In the wake of the 2024 U.S. election, the decentralized finance (DeFi) industry finds itself at a critical juncture. With over $100 million in crypto campaign spending and the election of a pro-crypto administration, the regulatory outlook has shifted dramatically. As bitcoin surges past $90,000 and market euphoria reigns, DeFi leaders must refocus on the path forward—one centered not on partisan politics, but on the industry’s evolving role in shaping the future of finance.
Rebecca Rettig, Chief Legal & Policy Officer at Polygon Labs, recently testified before the House Financial Services Subcommittee on Digital Assets. The hearing, a snapshot from a pre-election era, has given way to a new reality where crypto has emerged as a genuine campaign issue. Candidates actively courted industry support, debating the future of digital assets and pledging transformative measures like a national Bitcoin reserve. The election results, particularly in races where crypto policy proved decisive, demonstrate that voters across party lines are galvanized by issues of innovation, consumer protection, and financial inclusion.
Forging Common Ground Through Education, Innovation, and Security
To navigate this new landscape, Rettig emphasizes three critical initiatives requiring collaboration between the DeFi industry and policymakers:
1. Education
With new faces in Congress and shifting committee assignments, educating policymakers about DeFi fundamentals is paramount. The election showed that when officials understand the technology, they’re more likely to support it—evidenced by the margins of victory for pro-crypto candidates who invested time in learning the basics. The industry must make complex concepts accessible, using analogies and real-world examples to illustrate how DeFi can revolutionize legacy systems. Policymakers, in turn, must engage with the technology and its users before enacting regulation.
2. Building Useful Applications
While speculation may drive short-term excitement, the DeFi industry must focus on developing applications that demonstrate the technology’s transformative potential. Initiatives like The Value Prop, an open database cataloging blockchain use cases across networks, showcase how DeFi can redistribute power by enabling individuals to control their data, assets, and content without intermediaries. Policymakers must grapple with the reasons this technology matters, recognizing its ability to create a more accessible, efficient, and equitable financial system.
3. Enhancing Security
Combating illicit activity is a shared priority for the DeFi industry and regulators alike. While eliminating all bad actors is impossible in any financial system, DeFi’s inherent transparency offers unique advantages in tracing transactions and returning stolen funds. The industry must continue innovating on security measures, such as multi-signature wallets and decentralized insurance, while policymakers learn to adapt existing laws to intermediary-less systems. Grassroots efforts like the Security Alliance and the work of individuals like ZachXBT demonstrate the community’s commitment to creating a safer ecosystem.

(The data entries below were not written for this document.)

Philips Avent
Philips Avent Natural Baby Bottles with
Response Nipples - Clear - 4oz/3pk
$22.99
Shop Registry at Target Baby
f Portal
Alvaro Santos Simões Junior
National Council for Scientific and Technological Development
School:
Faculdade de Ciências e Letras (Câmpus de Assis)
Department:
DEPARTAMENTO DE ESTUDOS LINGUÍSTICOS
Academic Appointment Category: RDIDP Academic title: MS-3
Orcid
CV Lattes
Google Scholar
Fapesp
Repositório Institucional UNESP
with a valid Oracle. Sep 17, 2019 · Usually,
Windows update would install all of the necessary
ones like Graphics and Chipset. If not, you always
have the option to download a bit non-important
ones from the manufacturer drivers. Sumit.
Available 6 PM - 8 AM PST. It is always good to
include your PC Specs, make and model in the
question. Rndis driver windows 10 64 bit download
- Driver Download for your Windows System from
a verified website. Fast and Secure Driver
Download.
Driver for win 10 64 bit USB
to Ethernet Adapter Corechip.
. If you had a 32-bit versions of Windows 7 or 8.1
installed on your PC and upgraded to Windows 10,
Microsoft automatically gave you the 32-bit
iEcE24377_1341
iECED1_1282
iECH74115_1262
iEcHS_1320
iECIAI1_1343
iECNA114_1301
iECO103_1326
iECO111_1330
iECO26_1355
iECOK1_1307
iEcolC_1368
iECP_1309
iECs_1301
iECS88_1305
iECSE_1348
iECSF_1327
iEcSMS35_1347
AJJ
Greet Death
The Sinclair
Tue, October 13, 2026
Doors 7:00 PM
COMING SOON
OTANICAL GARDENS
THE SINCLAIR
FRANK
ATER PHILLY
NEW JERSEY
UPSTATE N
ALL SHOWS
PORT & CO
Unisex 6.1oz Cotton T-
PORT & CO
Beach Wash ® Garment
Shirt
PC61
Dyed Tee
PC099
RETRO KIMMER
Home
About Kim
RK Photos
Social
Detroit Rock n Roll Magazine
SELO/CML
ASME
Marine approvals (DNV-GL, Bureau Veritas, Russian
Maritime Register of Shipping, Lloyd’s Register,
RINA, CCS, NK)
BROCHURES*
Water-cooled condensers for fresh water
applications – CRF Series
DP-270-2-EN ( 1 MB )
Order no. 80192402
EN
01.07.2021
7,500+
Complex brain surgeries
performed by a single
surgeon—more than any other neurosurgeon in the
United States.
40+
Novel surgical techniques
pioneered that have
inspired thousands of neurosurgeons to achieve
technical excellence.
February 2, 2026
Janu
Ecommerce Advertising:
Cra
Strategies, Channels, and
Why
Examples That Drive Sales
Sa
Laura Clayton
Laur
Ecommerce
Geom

As DeFi enters this new chapter, nuanced understanding and deep collaboration between industry leaders and policymakers will be essential. By prioritizing education, meaningful innovation, and robust security, the U.S. can seize the opportunity to lead in shaping the future of decentralized finance. The road ahead requires approaching DeFi with the thoughtfulness and foresight it deserves, transcending partisan divides to unlock its potential for driving financial inclusion, consumer protection, and transformative innovation.
With new faces in Congress and shifting committee assignments, educating policymakers about DeFi fundamentals is paramount. The election showed that when officials understand the technology, they’re more likely to support it—evidenced by the margins of victory for pro-crypto candidates who invested time in learning the basics. The industry must make complex concepts accessible, using analogies and real-world examples to illustrate how DeFi can revolutionize legacy systems. Policymakers, in turn, must engage with the technology and its users before enacting regulation.
2. Building Useful Applications
While speculation may drive short-term excitement, the DeFi industry must focus on developing applications that demonstrate the technology’s transformative potential. Initiatives like The Value Prop, an open database cataloging blockchain use cases across networks, showcase how DeFi can redistribute power by enabling individuals to control their data, assets, and content without intermediaries. Policymakers must grapple with the reasons this technology matters, recognizing its ability to create a more accessible, efficient, and equitable financial system.
3. Enhancing Security
Combating illicit activity is a shared priority for the DeFi industry and regulators alike. While eliminating all bad actors is impossible in any financial system, DeFi’s inherent transparency offers unique advantages in tracing transactions and returning stolen funds. The industry must continue innovating on security measures, such as multi-signature wallets and decentralized insurance, while policymakers learn to adapt existing laws to intermediary-less systems. Grassroots efforts like the Security Alliance and the work of individuals like ZachXBT demonstrate the community’s commitment to creating a safer ecosystem.
As DeFi enters this new chapter, nuanced understanding and deep collaboration between industry leaders and policymakers will be essential. By prioritizing education, meaningful innovation, and robust security, the U.S. can seize the opportunity to lead in shaping the future of decentralized finance. The road ahead requires approaching DeFi with the thoughtfulness and foresight it deserves, transcending partisan divides to unlock its potential for driving financial inclusion, consumer protection, and transformative innovation.